Os símbolos são, em sua maioria, de significação sexual (veja página 33).
Nos alienados,
os símbolos gráficos têm o mesmo significado que os símbolos oníricos nos
indivíduos normais. “Nous pouvons[4],
par le symbole, comprendre les sentiments des aliénés même dans la démence precoce,
à condition de découvrir par la psychanalise la clef de leur simbolisme
particulier”.
“Grâce au
transfert des éléments affectifs de l’object à son symbole, si net dans le cas
de vénération fétichiste, le symbolisme permet une réalisation figurée des
déssins que les circonstances rendent irréalisables sans leur forme originale
et, par suíte, une certaine satisfaction. Le symbolisme comme une fonction
absolutement essentialle de notre esprit, peut s’exercer automatiquement et échapper
au controle de la conscience. Il donne un moyen de forcer la censure en vie de la
création d’um monde imaginaire qui réalise, sous des symboles non interprétés,
les dessins refoulés dans l’inconscient: tel est le cas de rêve”.
“A simbolização,
que é hoje a única linguagem do inconsciente dinâmico”, diz Franco da Rocha[5],
“já foi em épocas remotíssimas o único processo mental de nossos antepassados;
é uma sobrevivência da estrutura anacrônica do pensamento. O modo atual de
pensar não pode romper por encanto seus vínculos com o passado”[6].
[1]
Exceção feita, como vimos na página 66, de um demente precoce do Hospital de
Juqueri. Em todo caso, a cultura artística dessa doente já datava de muito
tempo antes de começada a psicose.
[2] Franco
da Rocha. O pansexualismo na doutrina de Freud. São Paulo, 1920.
[3] Obra
citada, páginas 7-10.
[4]
Laforgue-Allendy. La Psychanalyse et les nevroses. Payot, Paris, 1924, p. 184.
[5]
Obra citada, página 97.
[6]
“Na autobiografia de um paranoico instruído (mais propriamente parafrênicos)
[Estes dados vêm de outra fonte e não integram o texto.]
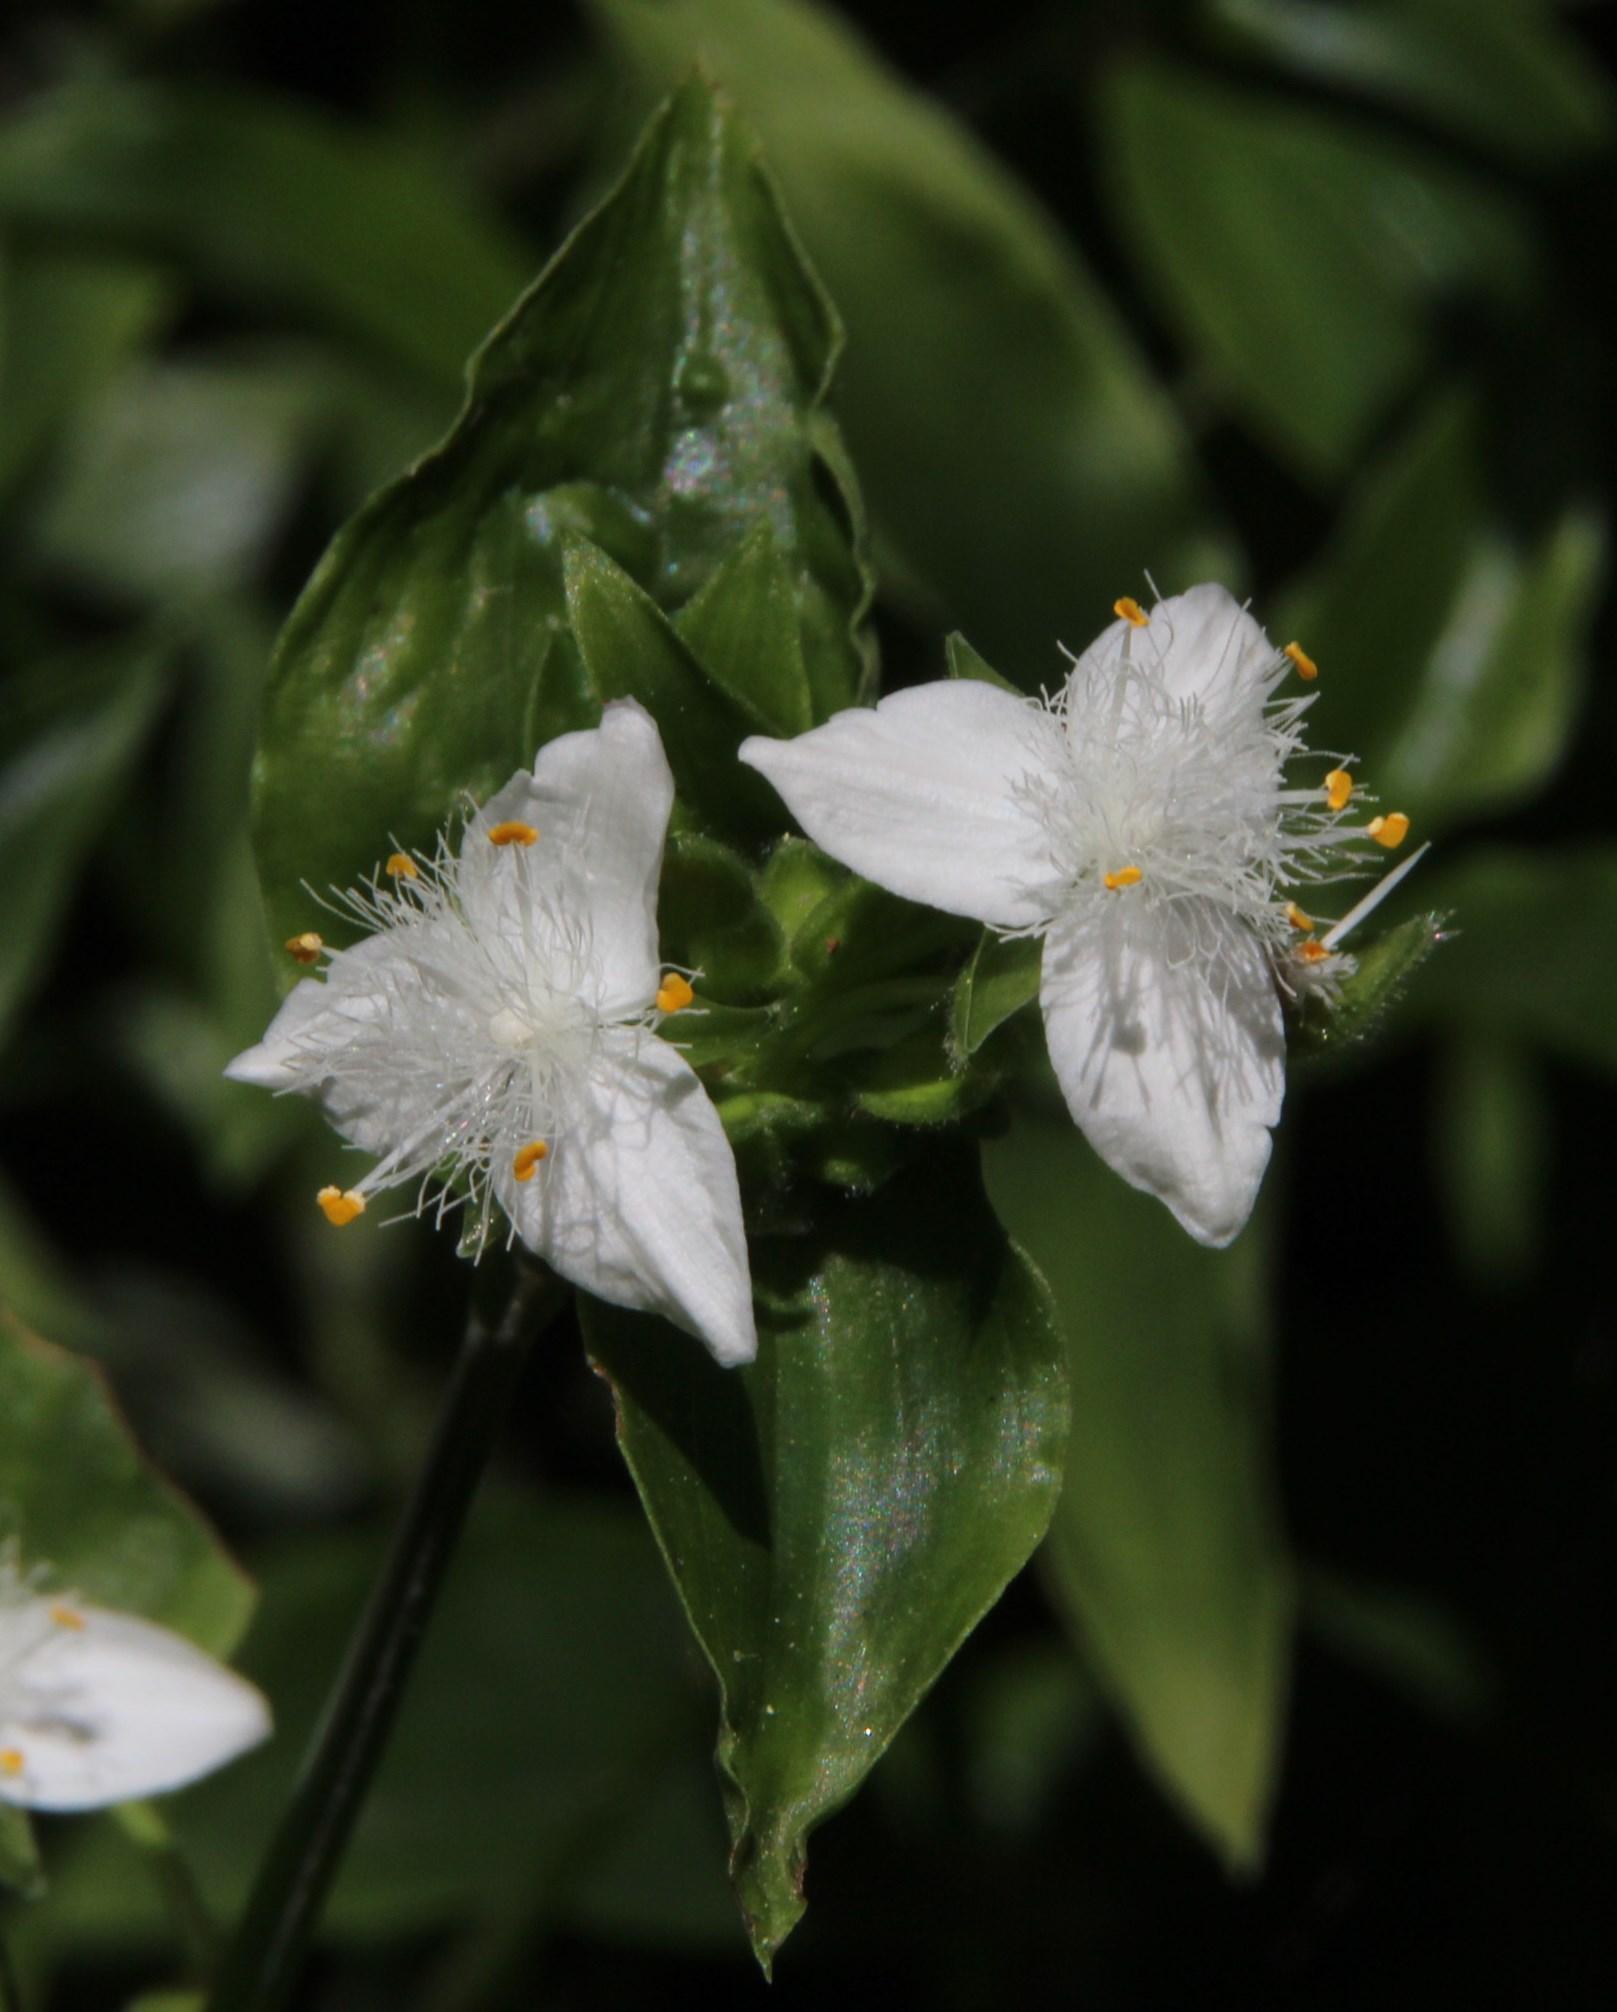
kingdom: Plantae
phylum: Tracheophyta
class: Liliopsida
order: Commelinales
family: Commelinaceae
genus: Tradescantia
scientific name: Tradescantia fluminensis
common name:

julgou Freud ter encontrado as relações de ideias delirantes do paciente com as
criações mitológicas da humanidade de outras eras. Na obra de S. Reinach
(Cultos, Mitos e Religiões) achou ele um mito que explicaria os atos anormais
do alienado em questão, atos esses que não são raros nesses doentes, porquanto
os tenho observado em diversos dos meus pacientes. Tal é a fixação do olhar
contra o sol. Sempre supus que essa prática tivesse, talvez, por fim, remover
alucinações visuais. É possível que seja isto verdade, o que não exclui a
interpretação de Freud, contra a qual não tenho objeção séria. Eis o mito: os
antigos naturalistas diziam que só as águias, como habitantes das mais altas
camadas do ar, tinham íntimas relações com o sol, o céu e o raio. E mais, que
as águias submetiam seus filhos a uma prova de origem: obrigavam-nos a encarar
o sol antes de serem reconhecidos como legítimos. Se não podiam encarar o astro
sem piscar, eram lançados fora do ninho. O doente de Freud gabava-se de ser
descendente da mais alta nobreza celeste. Dizendo que podia encarar o sol
impunemente, sem ser ofuscado, não fazia ele mais do que repetir uma expressão
mitológica, para firmar suas relações com o sol, de acordo com o seu delírio de
grandeza. É perfeitamente possível que assim seja”. (S. Freud.
Psychoanalystiche Bemerkungen uber einen Fall von Paranoia. Neurosenlehre,
1913) citado por Franco da Rocha, às páginas 97-98.